Bounded Governance
Bounded governance is Kaskad's core governance innovation. Every adjustable protocol parameter operates within a hard-coded range set at deployment. Governance participants can tune values within these ranges, but they can never push any parameter below its safety floor or above its ceiling.
This design prevents governance capture, hostile takeovers, and the kind of catastrophic parameter changes that have damaged other DeFi protocols.
How It Works
At deployment, each adjustable parameter is assigned:
- A default value — the initial setting
- An adjustable range — how far governance can move the value in either direction
- A hard floor (or ceiling) — the absolute limit that can never be breached
Governance proposals can change parameters within these bounds. Any proposal that attempts to set a value outside the permitted range is rejected at the contract level — it is not a matter of social consensus or multisig intervention.
Bounded Parameters
| Parameter | Default | Adjustable Range | Hard Floor / Ceiling |
|---|---|---|---|
| Supplier minimum deposit | $100 | ±15% | $100 (cannot go below) |
| Supplier uptime requirement | 90% | ±2.5% | 80% minimum |
| Borrower LTV | 70% | ±5% | 15% minimum |
| Borrower uptime requirement | 50% | ±5–10% | 50% minimum |
| Emission split (Supply / Borrow) | 50/50 | 40–60% | Bounded range |
| Unused emission reallocation | — | 35–65% | Between Incentives and Supply Adjustment |
| Kaspa Core Funding | 5% | Up to 7.5% | 5% minimum |
What Governance Cannot Do
Bounded governance explicitly prevents the following actions, regardless of quorum or vote outcome:
- Disable liquidations — the liquidation mechanism is immutable
- Remove over-collateralization — borrowers must always post collateral above the minimum threshold
- Mint additional tokens — the 1B $KSKD supply is fixed at deployment
- Withdraw user funds — governance has no access to user deposits
- Bypass treasury routing — the 65/35 fee split is hard-coded and immutable
- Reduce parameters below safety floors — contract-enforced minimums cannot be overridden
Eligibility
Participating in governance requires both of the following:
-
An active liquidity position. The voter must be actively supplying or borrowing on Kaskad, maintained throughout the current epoch and meeting minimum thresholds.
-
Staked $KSKD. Tokens must be staked in the governance contract. Staking serves as a coordination signal — it does not generate yield.

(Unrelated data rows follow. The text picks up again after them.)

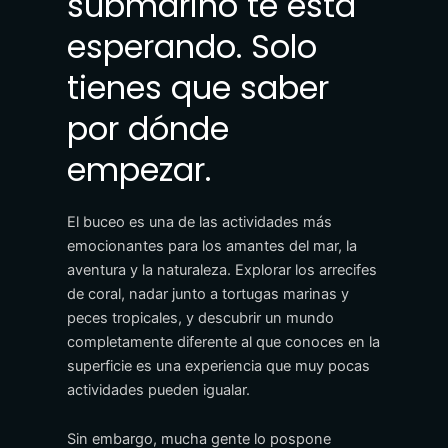
submarino te está
esperando. Solo
tienes que saber
por dónde
empezar.
El buceo es una de las actividades más
emocionantes para los amantes del mar, la
aventura y la naturaleza. Explorar los arrecifes
de coral, nadar junto a tortugas marinas y
peces tropicales, y descubrir un mundo
completamente diferente al que conoces en la
superficie es una experiencia que muy pocas
actividades pueden igualar.
Sin embargo, mucha gente lo pospone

This dual requirement ensures that governance power is held by users who have real economic exposure to the protocol's health, not by passive token holders or speculative voters.
Voting Power
Voting power is calculated using the following formula:
VS = TVL_score(t) + Loyalty_score(Σ)TVL Score reflects the voter's proportional liquidity contribution, weighted by:
- Amount supplied or borrowed
- Duration of the position
- Uptime during the epoch
Loyalty Score reflects long-term governance participation:
- Share of staked $KSKD
- Cumulative votes cast across all previous epochs
- Loyalty score never decays — early and consistent participants retain influence
Voting is snapshot-based: voting power is locked at the moment a proposal is created. This prevents flash-loan attacks and last-minute position changes from influencing outcomes.
Proposal Lifecycle
- Creation — An eligible voter submits a proposal to change one or more bounded parameters
- Snapshot — Voting power is locked for all eligible participants at the moment of proposal creation
- Voting period — Participants cast votes (for / against) during the defined window
- Timelock — If the proposal passes, a minimum 48-hour timelock begins before execution
- Challenge window — During a 24-hour window within the timelock, the proposal can be challenged if it violates safety bounds
- Execution — If unchallenged and valid, the parameter change is applied automatically on-chain
Anti-Capture Safeguards
Kaskad's governance model includes multiple layers of protection against hostile capture:
- Time-weighted voting — long-term participants have proportionally more influence than recent entrants
- Snapshot-based power — prevents flash voting via borrowed tokens or flash loans
- Timelocks + challenge windows — no changes can take effect instantly; the community has time to react
- Bounded parameters — even a successful hostile proposal cannot breach safety floors
- Quorum requirements — 60% quorum required; supermajority needed for major changes (e.g., treasury allocations)
The combination of these safeguards means that even in a worst-case governance attack scenario, the protocol's core safety properties remain intact.